→ About this task
What you return must be exactly the lines from the beginning of the material through the line containing "Page size: 1500x1125.", both included, and no pictures.

→ Provided data

• • •

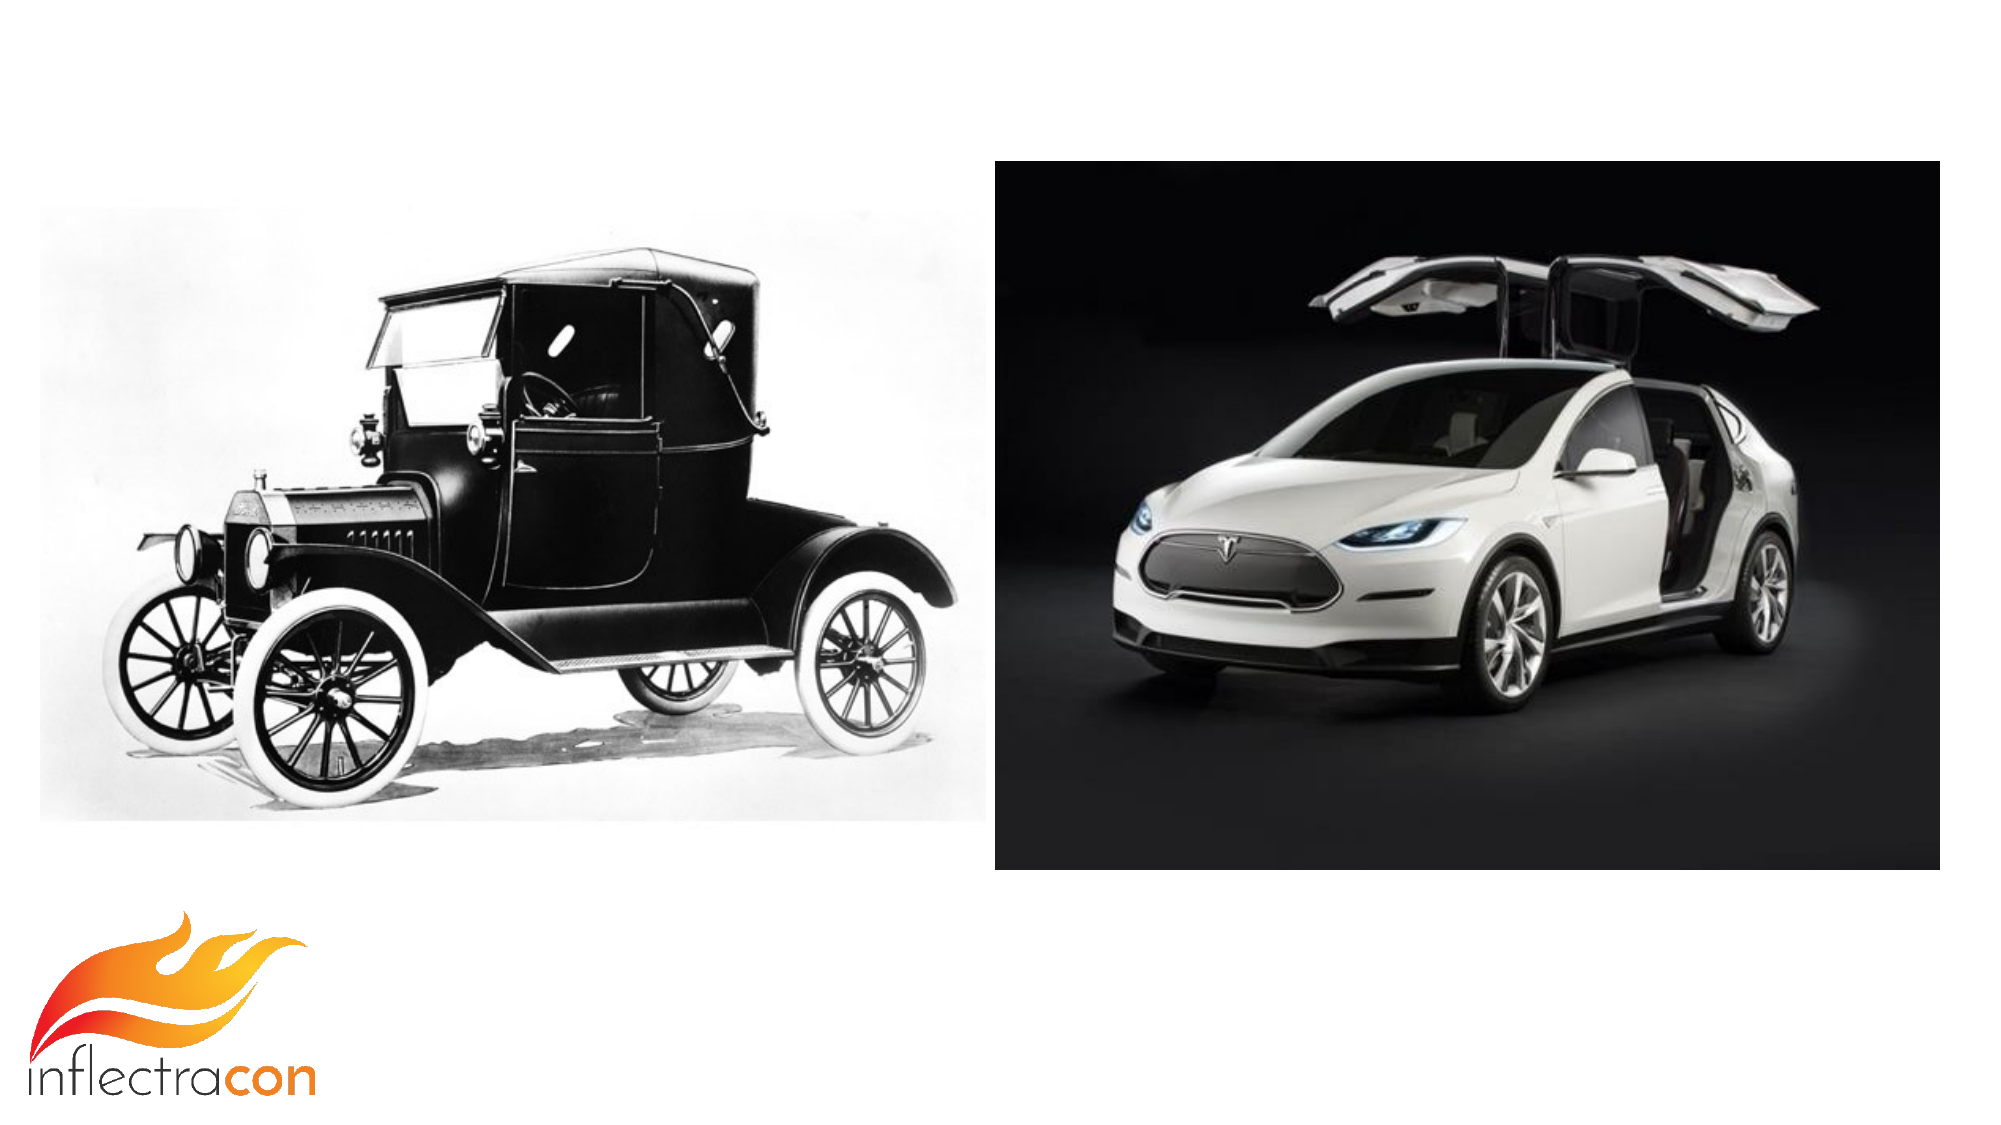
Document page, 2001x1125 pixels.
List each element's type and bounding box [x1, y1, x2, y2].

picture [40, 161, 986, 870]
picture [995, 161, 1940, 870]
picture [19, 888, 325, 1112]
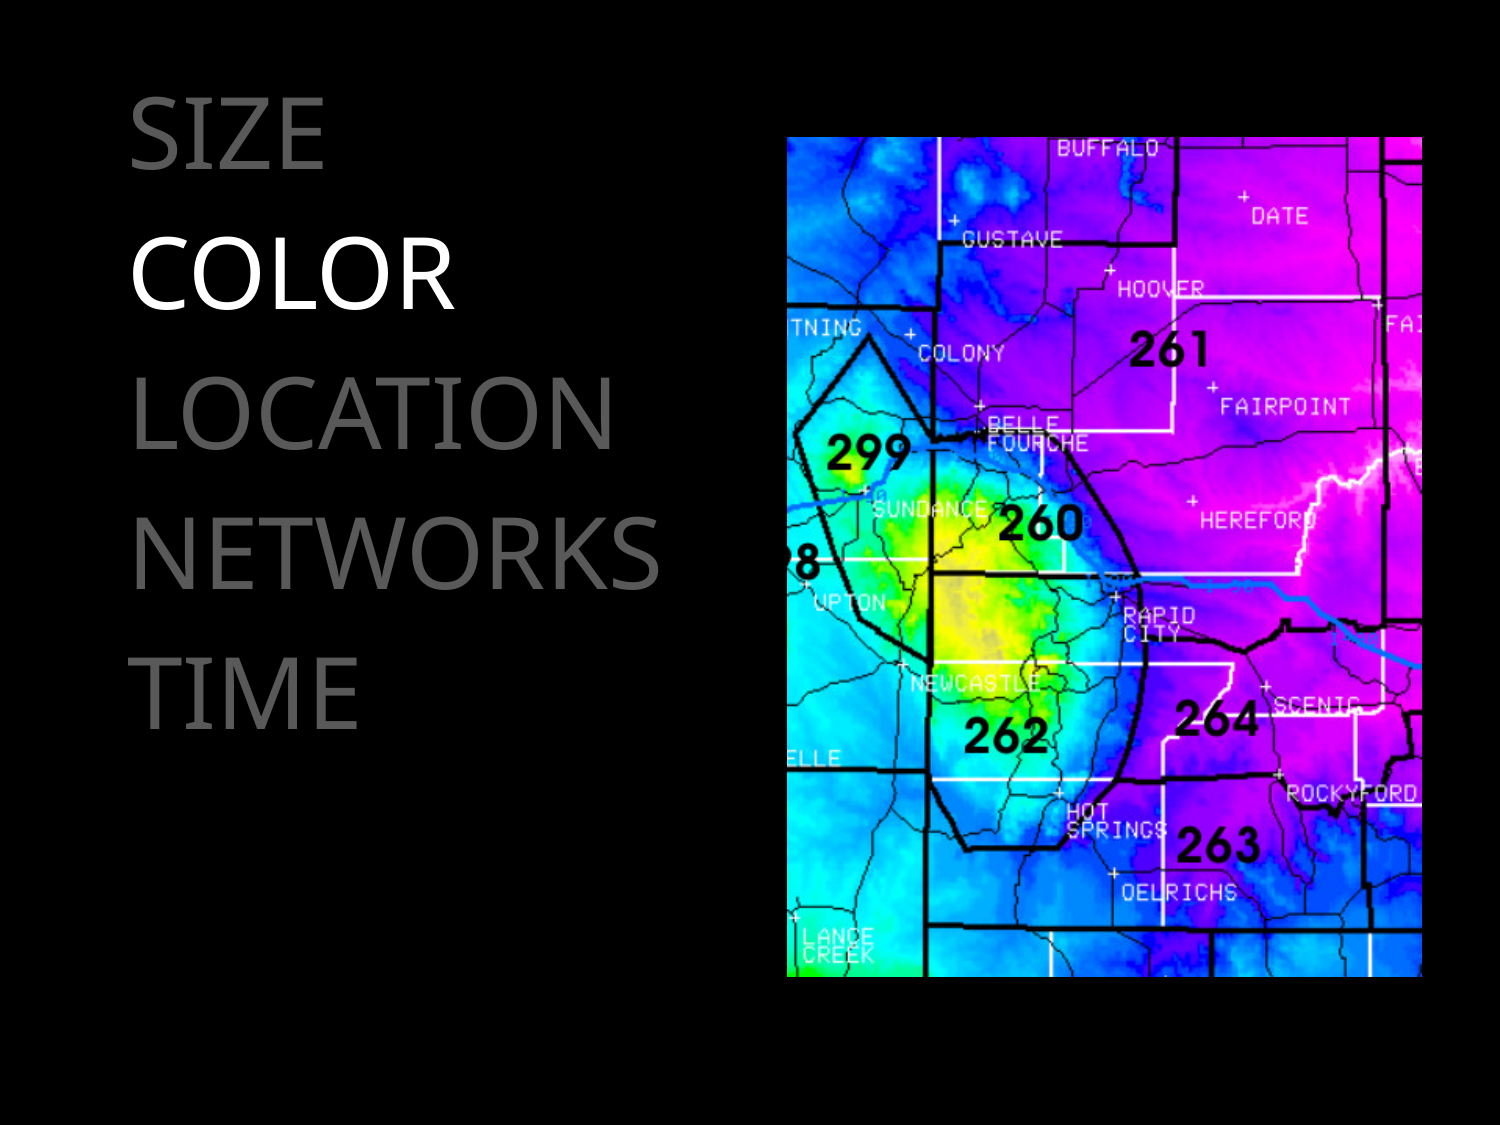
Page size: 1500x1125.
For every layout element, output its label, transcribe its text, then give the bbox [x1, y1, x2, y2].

• • •

→ Response area
Document page, 2001x1125 pixels.
List each element's type and bounding box [x1, y1, x2, y2].

picture [40, 161, 986, 870]
picture [995, 161, 1940, 870]
picture [19, 888, 325, 1112]
Page size: 1500x1125.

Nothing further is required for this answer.